Prostaglandin E2 impairs osteogenic and facilitates adipogenic differentiation of human bone marrow stromal cells.

The synthetic glucocorticoid dexamethasone (dex) is a mandatory additive to induce osteogenic differentiation of bone marrow stromal cell (BMSC) in vitro; however it is also known to promote the pathogenesis of osteoporotic bone disease in vivo. In this study human (h)BMSC were cultured in osteogenic medium containing ß-glycerophosphate and ascorbate (OM) and in OM containing dex (OM/D). It was seen that dex induced in human (h)BMSC both, osteogenic and adipogenic differentiation markers. Dex reveals its anti-inflammatory effect by reducing endogenous prostaglandin E2 (PGE2) formation and by suppressing the inducible enzymes cyclooxygenase 2 and microsomal PGE2 synthase 1. It was further seen that dex enhanced the expression of prostaglandin receptors, mainly EP2 and EP4 receptor subtypes. We thus hypothesized that dex enforces the susceptibility of hBMSC to respond to exogenous PGE2. Permanent exposure of hBMSC which were cultured in OM/D to PGE2, decreased osteogenic and increased adipogenic differentiation markers. The effects of PGE2 were preferentially mediated by receptor subtypes EP2 and EP4; EP1 was partially involved in pro-adipogenic effects, and EP3 was partially involved in anti-osteogenic effects. These results suggest that dex suppresses the formation of endogenous PGE2 but also enables hBMSC to respond to PGE2 due to the induction of PGE2 receptors EP2 and EP4. PGE2 then shifts in hBMSC the balance from osteogenic to adipogenic differentiation.

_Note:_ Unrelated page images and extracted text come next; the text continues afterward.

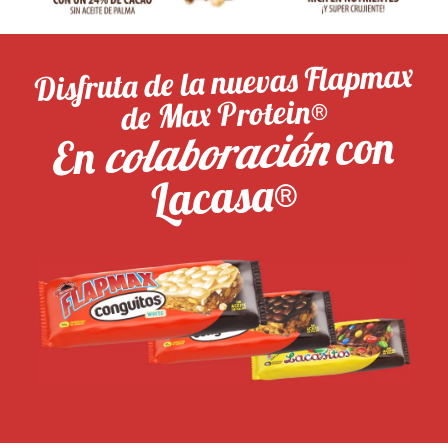
Disfruta de la nuevas Flapmax
de Max Protein®
con
colaboración
En
Lacasa®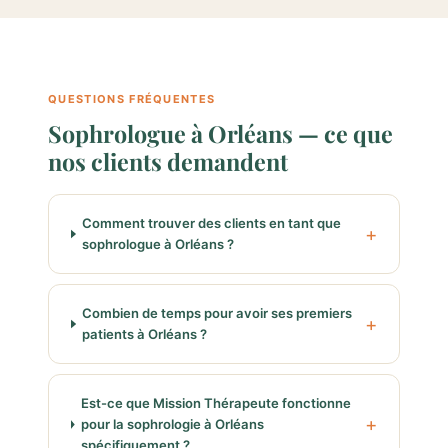
QUESTIONS FRÉQUENTES
Sophrologue à Orléans — ce que
nos clients demandent
Comment trouver des clients en tant que
sophrologue à Orléans ?
Combien de temps pour avoir ses premiers
patients à Orléans ?
Est-ce que Mission Thérapeute fonctionne
pour la sophrologie à Orléans
spécifiquement ?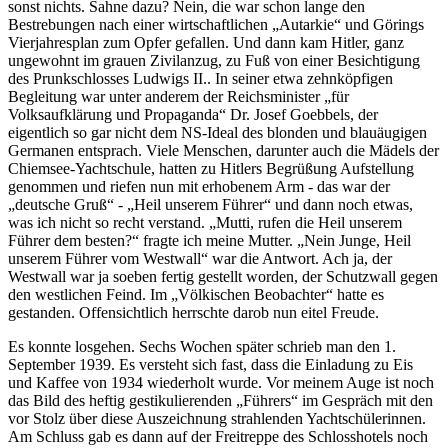
sonst nichts. Sahne dazu? Nein, die war schon lange den
Bestrebungen nach einer wirtschaftlichen
Autarkie
und Görings
Vierjahresplan zum Opfer gefallen. Und dann kam Hitler, ganz
ungewohnt im grauen Zivilanzug, zu Fuß von einer Besichtigung
des Prunkschlosses Ludwigs II.. In seiner etwa zehnköpfigen
Begleitung war unter anderem der Reichsminister
für
Volksaufklärung und Propaganda
Dr. Josef Goebbels, der
eigentlich so gar nicht dem NS-Ideal des blonden und blauäugigen
Germanen entsprach. Viele Menschen, darunter auch die Mädels der
Chiemsee-Yachtschule, hatten zu Hitlers Begrüßung Aufstellung
genommen und riefen nun mit erhobenem Arm - das war der
deutsche Gruß
-
Heil unserem Führer
und dann noch etwas,
was ich nicht so recht verstand.
Mutti, rufen die Heil unserem
Führer dem besten?
fragte ich meine Mutter.
Nein Junge, Heil
unserem Führer vom Westwall
war die Antwort. Ach ja, der
Westwall war ja soeben fertig gestellt worden, der Schutzwall gegen
den westlichen Feind. Im
Völkischen Beobachter
hatte es
gestanden. Offensichtlich herrschte darob nun eitel Freude.
Es konnte losgehen. Sechs Wochen später schrieb man den 1.
September 1939. Es versteht sich fast, dass die Einladung zu Eis
und Kaffee von 1934 wiederholt wurde. Vor meinem Auge ist noch
das Bild des heftig gestikulierenden
Führers
im Gespräch mit den
vor Stolz über diese Auszeichnung strahlenden Yachtschülerinnen.
Am Schluss gab es dann auf der Freitreppe des Schlosshotels noch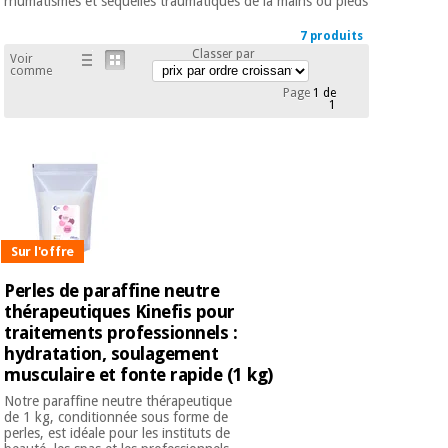
rhumatismes et séquelles traumatiques de la mains ou pieds
équipement
médical
Dentisterie
7 produits
Classer par
Voir
Nouveautes
Offres
comme
Médecine
traditionnelle
Page
1 de
équipement
1
chinoise
médical
Outlet
Offres
Mobilier
clinique
Médecine
traditionnelle
chinoise
Académie
Armoires
Outlet
Tech
thérapeutiques
Sur l'offre
Fisaude
Mobilier
Perles de paraffine neutre
Matériel de
clinique
thérapeutiques Kinefis pour
protection
Académie
essentiel
traitements professionnels :
Tech
pour les
hydratation, soulagement
Fisaude
Armoires
coronavirus
musculaire et fonte rapide (1 kg)
thérapeutiques
Notre paraffine neutre thérapeutique
Aérobic,
de 1 kg, conditionnée sous forme de
perles, est idéale pour les instituts de
fitness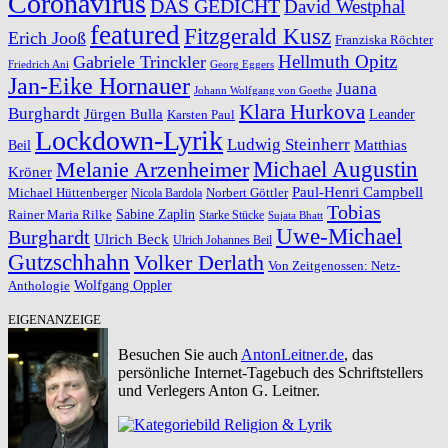
Coronavirus
DAS GEDICHT
David Westphal
featured
Fitzgerald Kusz
Erich Jooß
Franziska Röchter
Hellmuth Opitz
Gabriele Trinckler
Friedrich Ani
Georg Eggers
Jan-Eike Hornauer
Juana
Johann Wolfgang von Goethe
Klara Hurkova
Burghardt
Jürgen Bulla
Leander
Karsten Paul
Lockdown-Lyrik
Ludwig Steinherr
Beil
Matthias
Michael Augustin
Melanie Arzenheimer
Kröner
Paul-Henri Campbell
Michael Hüttenberger
Norbert Göttler
Nicola Bardola
Tobias
Rainer Maria Rilke
Sabine Zaplin
Starke Stücke
Sujata Bhatt
Uwe-Michael
Burghardt
Ulrich Beck
Ulrich Johannes Beil
Gutzschhahn
Volker Derlath
Von Zeitgenossen: Netz-
Wolfgang Oppler
Anthologie
EIGENANZEIGE
Besuchen Sie auch
AntonLeitner.de
, das
persönliche Internet-Tagebuch des Schriftstellers
und Verlegers Anton G. Leitner.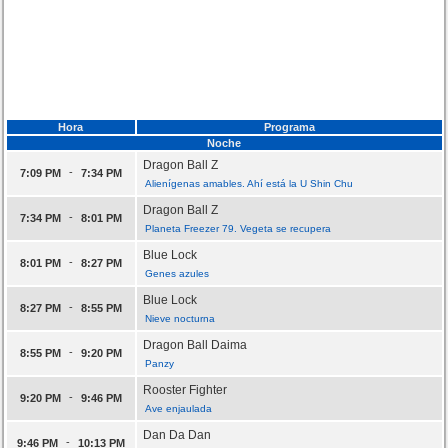
Hora
Programa
Noche
Dragon Ball Z
-
7:09 PM
7:34 PM
Alienígenas amables. Ahí está la U Shin Chu
Dragon Ball Z
-
7:34 PM
8:01 PM
Planeta Freezer 79. Vegeta se recupera
Blue Lock
-
8:01 PM
8:27 PM
Genes azules
Blue Lock
-
8:27 PM
8:55 PM
Nieve nocturna
Dragon Ball Daima
-
8:55 PM
9:20 PM
Panzy
Rooster Fighter
-
9:20 PM
9:46 PM
Ave enjaulada
Dan Da Dan
-
9:46 PM
10:13 PM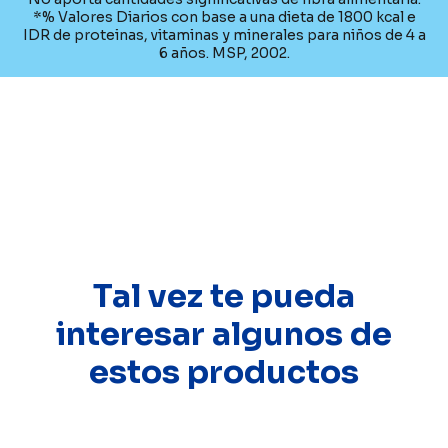
*% Valores Diarios con base a una dieta de 1800 kcal e
IDR de proteinas, vitaminas y minerales para niños de 4 a
6 años. MSP, 2002.
Tal vez te pueda
interesar algunos de
estos productos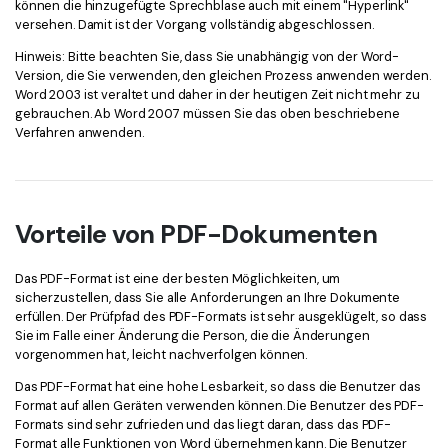
können die hinzugefügte Sprechblase auch mit einem "Hyperlink"
versehen. Damit ist der Vorgang vollständig abgeschlossen.
Hinweis: Bitte beachten Sie, dass Sie unabhängig von der Word-
Version, die Sie verwenden, den gleichen Prozess anwenden werden.
Word 2003 ist veraltet und daher in der heutigen Zeit nicht mehr zu
gebrauchen. Ab Word 2007 müssen Sie das oben beschriebene
Verfahren anwenden.
Vorteile von PDF-Dokumenten
Das PDF-Format ist eine der besten Möglichkeiten, um
sicherzustellen, dass Sie alle Anforderungen an Ihre Dokumente
erfüllen. Der Prüfpfad des PDF-Formats ist sehr ausgeklügelt, so dass
Sie im Falle einer Änderung die Person, die die Änderungen
vorgenommen hat, leicht nachverfolgen können.
Das PDF-Format hat eine hohe Lesbarkeit, so dass die Benutzer das
Format auf allen Geräten verwenden können. Die Benutzer des PDF-
Formats sind sehr zufrieden und das liegt daran, dass das PDF-
Format alle Funktionen von Word übernehmen kann. Die Benutzer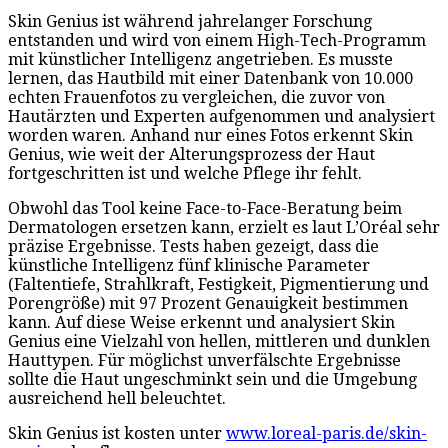
Skin Genius ist während jahrelanger Forschung
entstanden und wird von einem High-Tech-Programm
mit künstlicher Intelligenz angetrieben. Es musste
lernen, das Hautbild mit einer Datenbank von 10.000
echten Frauenfotos zu vergleichen, die zuvor von
Hautärzten und Experten aufgenommen und analysiert
worden waren. Anhand nur eines Fotos erkennt Skin
Genius, wie weit der Alterungsprozess der Haut
fortgeschritten ist und welche Pflege ihr fehlt.
Obwohl das Tool keine Face-to-Face-Beratung beim
Dermatologen ersetzen kann, erzielt es laut L’Oréal sehr
präzise Ergebnisse. Tests haben gezeigt, dass die
künstliche Intelligenz fünf klinische Parameter
(Faltentiefe, Strahlkraft, Festigkeit, Pigmentierung und
Porengröße) mit 97 Prozent Genauigkeit bestimmen
kann. Auf diese Weise erkennt und analysiert Skin
Genius eine Vielzahl von hellen, mittleren und dunklen
Hauttypen. Für möglichst unverfälschte Ergebnisse
sollte die Haut ungeschminkt sein und die Umgebung
ausreichend hell beleuchtet.
Skin Genius ist kosten unter
www.loreal-paris.de/skin-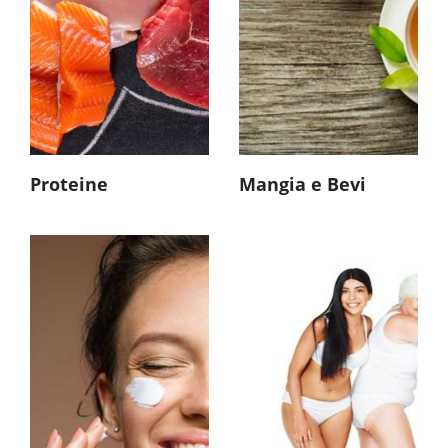
Proteine
Mangia e Bevi
Integratori Viso
Integratori Corpo
Detergenti Viso
Detergenti Corpo
Idratanti Viso
Idratanti Corpo
Uomo
Igiene Intima
Gambe - Mani - Piedi
Prodotti Specifici
Solari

Artificial extracellular matrices with oversulfated glycosaminoglycan derivatives promote the differentiation of osteoblast-precursor cells and premature osteoblasts.

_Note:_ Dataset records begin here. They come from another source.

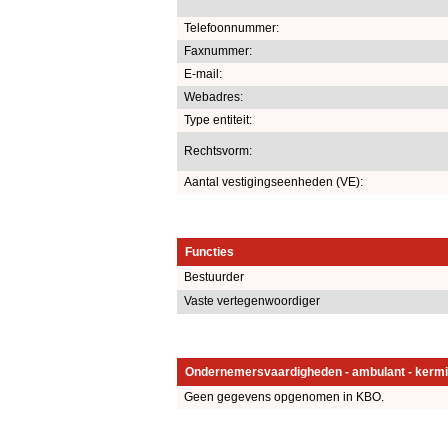
Telefoonnummer:
Faxnummer:
E-mail:
Webadres:
Type entiteit:
Rechtsvorm:
Aantal vestigingseenheden (VE):
Functies
Bestuurder
Vaste vertegenwoordiger
Ondernemersvaardigheden - ambulant - kermi
Geen gegevens opgenomen in KBO.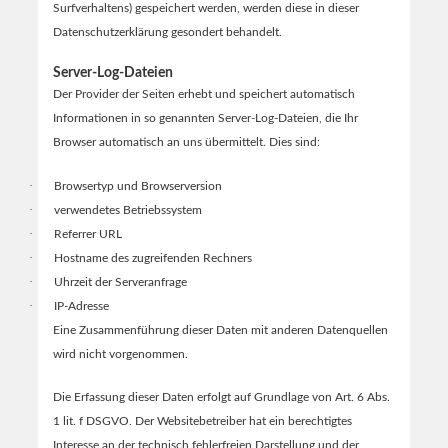
Surfverhaltens) gespeichert werden, werden diese in dieser
Datenschutzerklärung gesondert behandelt.
Server-Log-Dateien
Der Provider der Seiten erhebt und speichert automatisch
Informationen in so genannten Server-Log-Dateien, die Ihr
Browser automatisch an uns übermittelt. Dies sind:
·
Browsertyp und Browserversion
·
verwendetes Betriebssystem
·
Referrer URL
·
Hostname des zugreifenden Rechners
·
Uhrzeit der Serveranfrage
·
IP-Adresse
Eine Zusammenführung dieser Daten mit anderen Datenquellen
wird nicht vorgenommen.
Die Erfassung dieser Daten erfolgt auf Grundlage von Art. 6 Abs.
1 lit. f DSGVO. Der Websitebetreiber hat ein berechtigtes
Interesse an der technisch fehlerfreien Darstellung und der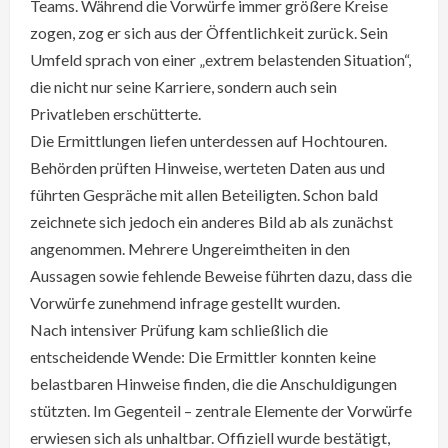
Teams. Während die Vorwürfe immer größere Kreise
zogen, zog er sich aus der Öffentlichkeit zurück. Sein
Umfeld sprach von einer „extrem belastenden Situation“,
die nicht nur seine Karriere, sondern auch sein
Privatleben erschütterte.
Die Ermittlungen liefen unterdessen auf Hochtouren.
Behörden prüften Hinweise, werteten Daten aus und
führten Gespräche mit allen Beteiligten. Schon bald
zeichnete sich jedoch ein anderes Bild ab als zunächst
angenommen. Mehrere Ungereimtheiten in den
Aussagen sowie fehlende Beweise führten dazu, dass die
Vorwürfe zunehmend infrage gestellt wurden.
Nach intensiver Prüfung kam schließlich die
entscheidende Wende: Die Ermittler konnten keine
belastbaren Hinweise finden, die die Anschuldigungen
stützten. Im Gegenteil – zentrale Elemente der Vorwürfe
erwiesen sich als unhaltbar. Offiziell wurde bestätigt,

Sulfated glycosaminoglycans (GAG) are components of the bone marrow stem cell niche and to a minor extent of mature bone tissue with important functions in regulating stem cell lineage commitment and differentiation. We anticipated that artificial extracellular matrices (aECM) composed of collagen I and synthetically oversulfated GAG derivatives affect preferentially the differentiation of osteoblast-precursor cells and early osteoblasts. A set of gradually sulfated chondroitin sulfate and hyaluronan derivatives was used for the preparation of aECM. All these matrices were analysed with human bone marrow stromal cells to identify the most potent aECM and to determine the influence of the degree and position of sulfate groups and the kind of disaccharide units on the osteogenic differentiation. Oversulfated GAG derivatives with a sulfate group at the C-6 position of the N-acetylglycosamine revealed the most pronounced proosteogenic effect as determined by tissue nonspecific alkaline phosphatase activity and calcium deposition. A subset of the aECM was further analysed with different primary osteoblasts and cell lines reflecting different maturation stages to test whether the effect of sulfated GAG derivatives depends on the maturation status of the cells. It was shown that the proosteogenic effect of aECM was most prominent in early osteoblasts.